ACTION ITEM:
Copy out each line below verbatim, skipping any picture.

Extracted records
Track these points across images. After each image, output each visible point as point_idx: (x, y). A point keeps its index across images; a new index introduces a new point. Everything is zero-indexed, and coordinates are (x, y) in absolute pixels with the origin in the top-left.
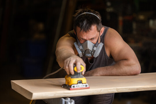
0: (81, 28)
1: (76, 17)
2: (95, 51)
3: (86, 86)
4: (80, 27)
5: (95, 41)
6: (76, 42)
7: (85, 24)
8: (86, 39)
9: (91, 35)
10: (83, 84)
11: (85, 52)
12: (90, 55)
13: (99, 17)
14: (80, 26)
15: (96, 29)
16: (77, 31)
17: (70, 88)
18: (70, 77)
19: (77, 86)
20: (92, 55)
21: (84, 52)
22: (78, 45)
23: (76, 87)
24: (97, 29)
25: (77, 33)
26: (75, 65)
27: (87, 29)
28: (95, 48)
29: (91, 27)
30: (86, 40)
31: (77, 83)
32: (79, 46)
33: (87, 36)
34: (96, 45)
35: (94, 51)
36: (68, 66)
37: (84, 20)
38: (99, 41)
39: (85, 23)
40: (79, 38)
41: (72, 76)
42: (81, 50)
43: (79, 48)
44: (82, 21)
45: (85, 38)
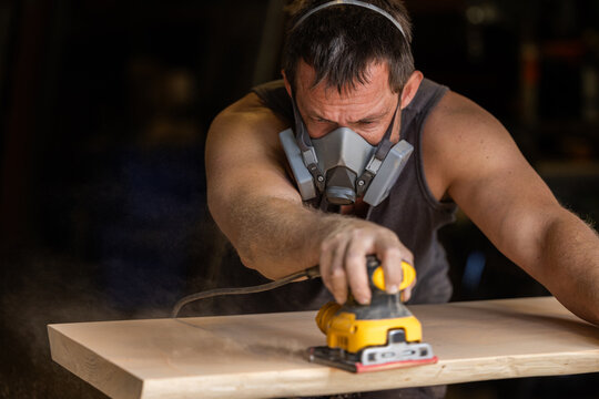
0: (320, 66)
1: (299, 16)
2: (373, 176)
3: (424, 353)
4: (316, 67)
5: (377, 132)
6: (290, 131)
7: (336, 51)
8: (337, 120)
9: (363, 106)
10: (408, 343)
11: (327, 178)
12: (351, 192)
13: (400, 24)
14: (316, 60)
15: (386, 77)
16: (299, 81)
17: (358, 364)
18: (353, 316)
19: (383, 355)
20: (360, 194)
21: (321, 179)
22: (298, 144)
23: (379, 360)
24: (392, 79)
25: (300, 92)
26: (376, 259)
27: (345, 76)
28: (374, 166)
29: (364, 67)
30: (335, 127)
31: (383, 341)
32: (303, 150)
33: (344, 108)
34: (378, 150)
35: (368, 177)
36: (344, 266)
37: (334, 35)
38: (395, 134)
39: (338, 47)
40: (304, 114)
41: (359, 310)
42: (311, 168)
43: (302, 155)
44: (326, 40)
45: (333, 114)
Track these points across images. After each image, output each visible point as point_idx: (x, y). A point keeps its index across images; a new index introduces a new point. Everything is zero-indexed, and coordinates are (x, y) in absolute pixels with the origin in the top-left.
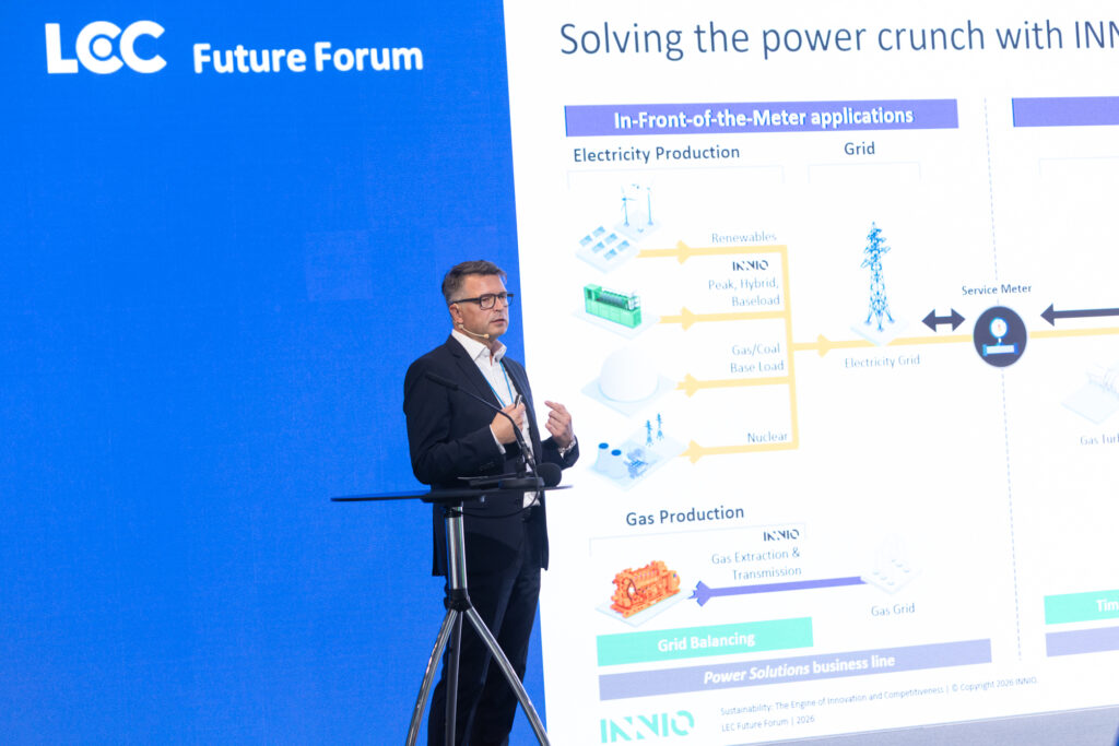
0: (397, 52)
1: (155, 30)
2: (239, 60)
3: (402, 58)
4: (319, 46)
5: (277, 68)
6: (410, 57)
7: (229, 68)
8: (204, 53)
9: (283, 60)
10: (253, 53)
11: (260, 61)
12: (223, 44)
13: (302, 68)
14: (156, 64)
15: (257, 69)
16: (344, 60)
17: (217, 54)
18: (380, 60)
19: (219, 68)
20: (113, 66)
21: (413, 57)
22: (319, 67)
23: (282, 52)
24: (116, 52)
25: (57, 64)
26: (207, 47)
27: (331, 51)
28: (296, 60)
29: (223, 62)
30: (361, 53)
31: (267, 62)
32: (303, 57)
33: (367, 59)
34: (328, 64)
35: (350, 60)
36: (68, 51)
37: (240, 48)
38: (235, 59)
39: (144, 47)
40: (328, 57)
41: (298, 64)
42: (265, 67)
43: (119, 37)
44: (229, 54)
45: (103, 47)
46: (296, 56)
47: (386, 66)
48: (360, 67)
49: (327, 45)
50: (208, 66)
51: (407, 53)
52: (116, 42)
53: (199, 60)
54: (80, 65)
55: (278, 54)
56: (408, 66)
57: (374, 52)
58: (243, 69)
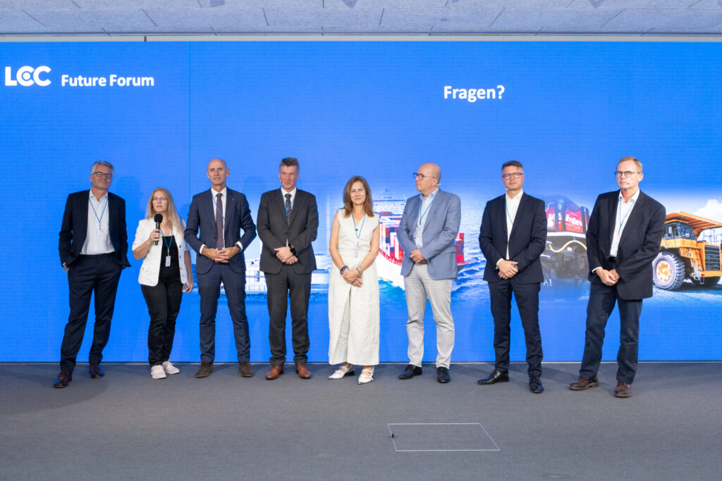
0: (143, 79)
1: (47, 69)
2: (79, 81)
3: (145, 81)
4: (112, 76)
5: (94, 85)
6: (149, 81)
7: (75, 84)
8: (66, 78)
9: (97, 82)
10: (85, 79)
11: (88, 82)
12: (73, 75)
13: (105, 85)
14: (47, 83)
15: (86, 85)
16: (122, 82)
17: (71, 79)
18: (136, 82)
19: (72, 84)
20: (30, 83)
21: (150, 81)
22: (111, 84)
23: (97, 79)
24: (32, 78)
25: (9, 82)
26: (67, 76)
27: (117, 78)
28: (102, 82)
29: (73, 82)
30: (129, 79)
31: (91, 82)
32: (105, 80)
33: (131, 82)
34: (115, 84)
35: (124, 82)
36: (14, 77)
37: (80, 77)
38: (78, 81)
39: (43, 76)
40: (115, 80)
41: (103, 83)
42: (90, 84)
43: (33, 72)
44: (76, 79)
45: (27, 76)
46: (102, 80)
47: (138, 84)
48: (128, 84)
49: (115, 76)
50: (67, 84)
51: (148, 79)
52: (32, 74)
53: (64, 82)
54: (18, 83)
55: (95, 79)
56: (148, 84)
57: (134, 79)
58: (81, 85)
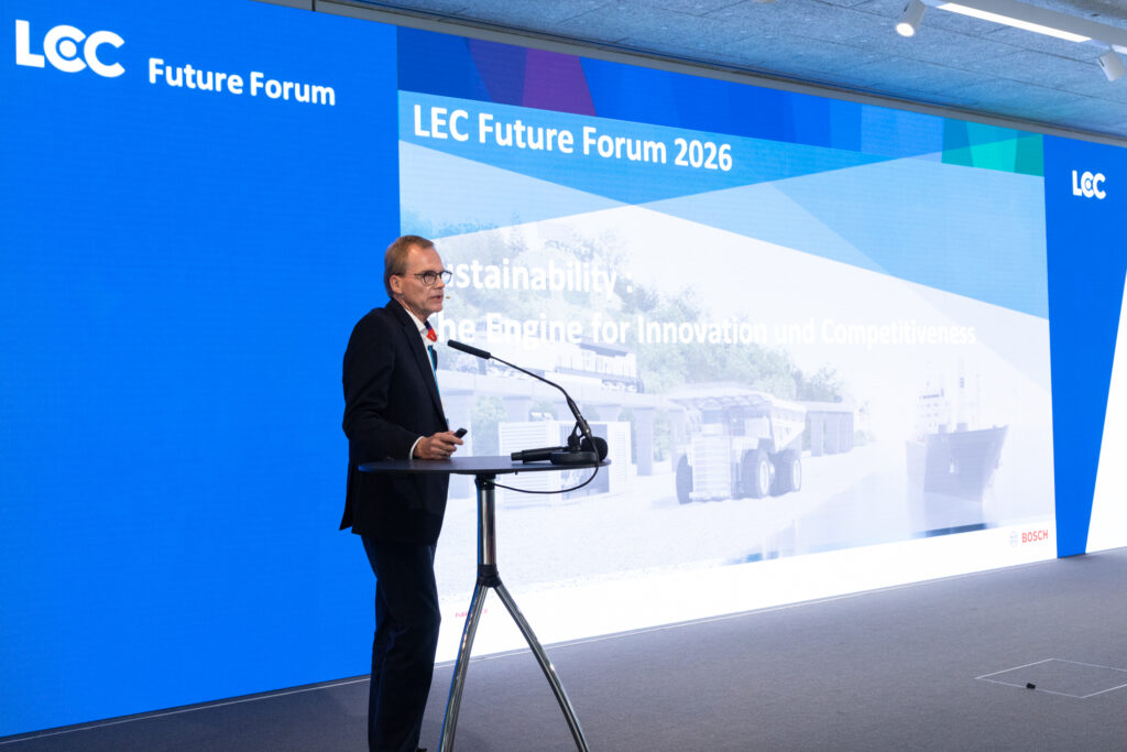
0: (315, 89)
1: (117, 41)
2: (186, 76)
3: (319, 94)
4: (254, 75)
5: (219, 88)
6: (325, 94)
7: (179, 82)
8: (158, 67)
9: (224, 83)
10: (200, 73)
11: (205, 81)
12: (176, 62)
13: (240, 91)
14: (115, 70)
15: (202, 86)
16: (273, 89)
17: (169, 69)
18: (302, 94)
19: (170, 82)
20: (76, 66)
21: (328, 95)
22: (254, 92)
23: (224, 76)
24: (80, 54)
25: (24, 57)
26: (161, 62)
27: (264, 81)
28: (235, 83)
29: (174, 77)
30: (288, 85)
31: (212, 82)
32: (240, 83)
33: (292, 91)
34: (261, 91)
35: (279, 90)
36: (36, 47)
37: (189, 67)
38: (184, 76)
39: (105, 53)
40: (261, 85)
41: (236, 87)
42: (209, 86)
43: (83, 42)
44: (179, 70)
45: (69, 49)
46: (235, 81)
47: (306, 98)
48: (286, 97)
49: (261, 75)
50: (161, 79)
51: (324, 91)
52: (80, 46)
53: (153, 73)
54: (47, 61)
55: (220, 77)
56: (323, 101)
57: (298, 86)
58: (191, 85)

RESPONSE TO THIS TASK:
Track these points across images. After each image, output each visible point as point_idx: (x, y). A point keeps its index across images; a new index introduces a new point. Everything is zero-indexed, and coordinates are (x, y) in absolute pixels with the origin in the top-left.
0: (81, 28)
1: (76, 17)
2: (95, 51)
3: (86, 86)
4: (80, 27)
5: (95, 41)
6: (76, 42)
7: (85, 24)
8: (86, 39)
9: (91, 35)
10: (83, 84)
11: (85, 52)
12: (90, 55)
13: (99, 17)
14: (80, 26)
15: (96, 29)
16: (77, 31)
17: (70, 88)
18: (70, 77)
19: (77, 86)
20: (92, 55)
21: (84, 52)
22: (78, 45)
23: (76, 87)
24: (97, 29)
25: (77, 33)
26: (75, 65)
27: (87, 29)
28: (95, 48)
29: (91, 27)
30: (86, 40)
31: (77, 83)
32: (79, 46)
33: (87, 36)
34: (96, 45)
35: (94, 51)
36: (68, 66)
37: (84, 20)
38: (99, 41)
39: (85, 23)
40: (79, 38)
41: (72, 76)
42: (81, 50)
43: (79, 48)
44: (82, 21)
45: (85, 38)
0: (320, 66)
1: (299, 16)
2: (373, 176)
3: (424, 353)
4: (316, 67)
5: (377, 132)
6: (290, 131)
7: (336, 51)
8: (337, 120)
9: (363, 106)
10: (408, 343)
11: (327, 178)
12: (351, 192)
13: (400, 24)
14: (316, 60)
15: (386, 77)
16: (299, 81)
17: (358, 364)
18: (353, 316)
19: (383, 355)
20: (360, 194)
21: (321, 179)
22: (298, 144)
23: (379, 360)
24: (392, 79)
25: (300, 92)
26: (376, 259)
27: (345, 76)
28: (374, 166)
29: (364, 67)
30: (335, 127)
31: (383, 341)
32: (303, 150)
33: (344, 108)
34: (378, 150)
35: (368, 177)
36: (344, 266)
37: (334, 35)
38: (395, 134)
39: (338, 47)
40: (304, 114)
41: (359, 310)
42: (311, 168)
43: (302, 155)
44: (326, 40)
45: (333, 114)
Track these points across images. After each image, output each visible point as point_idx: (x, y). A point keeps its index across images; a new index introduces a new point. Everything is zero-indexed, and coordinates are (x, y) in absolute pixels with the origin in the top-left.
0: (397, 52)
1: (155, 30)
2: (239, 60)
3: (402, 58)
4: (319, 46)
5: (277, 68)
6: (410, 57)
7: (229, 68)
8: (204, 53)
9: (283, 60)
10: (253, 53)
11: (260, 61)
12: (223, 44)
13: (302, 68)
14: (156, 64)
15: (257, 69)
16: (344, 60)
17: (217, 54)
18: (380, 60)
19: (219, 68)
20: (113, 66)
21: (413, 57)
22: (319, 67)
23: (282, 52)
24: (116, 52)
25: (57, 64)
26: (207, 47)
27: (331, 51)
28: (296, 60)
29: (223, 62)
30: (361, 53)
31: (267, 62)
32: (303, 57)
33: (367, 59)
34: (328, 64)
35: (350, 60)
36: (68, 51)
37: (240, 48)
38: (235, 59)
39: (144, 47)
40: (328, 57)
41: (298, 64)
42: (265, 67)
43: (119, 37)
44: (229, 54)
45: (103, 47)
46: (296, 56)
47: (386, 66)
48: (360, 67)
49: (327, 45)
50: (208, 66)
51: (407, 53)
52: (116, 42)
53: (199, 60)
54: (80, 65)
55: (278, 54)
56: (408, 66)
57: (374, 52)
58: (243, 69)
0: (143, 79)
1: (47, 69)
2: (79, 81)
3: (145, 81)
4: (112, 76)
5: (94, 85)
6: (149, 81)
7: (75, 84)
8: (66, 78)
9: (97, 82)
10: (85, 79)
11: (88, 82)
12: (73, 75)
13: (105, 85)
14: (47, 83)
15: (86, 85)
16: (122, 82)
17: (71, 79)
18: (136, 82)
19: (72, 84)
20: (30, 83)
21: (150, 81)
22: (111, 84)
23: (97, 79)
24: (32, 78)
25: (9, 82)
26: (67, 76)
27: (117, 78)
28: (102, 82)
29: (73, 82)
30: (129, 79)
31: (91, 82)
32: (105, 80)
33: (131, 82)
34: (115, 84)
35: (124, 82)
36: (14, 77)
37: (80, 77)
38: (78, 81)
39: (43, 76)
40: (115, 80)
41: (103, 83)
42: (90, 84)
43: (33, 72)
44: (76, 79)
45: (27, 76)
46: (102, 80)
47: (138, 84)
48: (128, 84)
49: (115, 76)
50: (67, 84)
51: (148, 79)
52: (32, 74)
53: (64, 82)
54: (18, 83)
55: (95, 79)
56: (148, 84)
57: (134, 79)
58: (81, 85)
0: (315, 89)
1: (117, 41)
2: (186, 76)
3: (319, 94)
4: (254, 75)
5: (219, 88)
6: (325, 94)
7: (179, 82)
8: (158, 67)
9: (224, 83)
10: (200, 73)
11: (205, 81)
12: (176, 62)
13: (240, 91)
14: (115, 70)
15: (202, 86)
16: (273, 89)
17: (169, 69)
18: (302, 94)
19: (170, 82)
20: (76, 66)
21: (328, 95)
22: (254, 92)
23: (224, 76)
24: (80, 54)
25: (24, 57)
26: (161, 62)
27: (264, 81)
28: (235, 83)
29: (174, 77)
30: (288, 85)
31: (212, 82)
32: (240, 83)
33: (292, 91)
34: (261, 91)
35: (279, 90)
36: (36, 47)
37: (189, 67)
38: (184, 76)
39: (105, 53)
40: (261, 85)
41: (236, 87)
42: (209, 86)
43: (83, 42)
44: (179, 70)
45: (69, 49)
46: (235, 81)
47: (306, 98)
48: (286, 97)
49: (261, 75)
50: (161, 79)
51: (324, 91)
52: (80, 46)
53: (153, 73)
54: (47, 61)
55: (220, 77)
56: (323, 101)
57: (298, 86)
58: (191, 85)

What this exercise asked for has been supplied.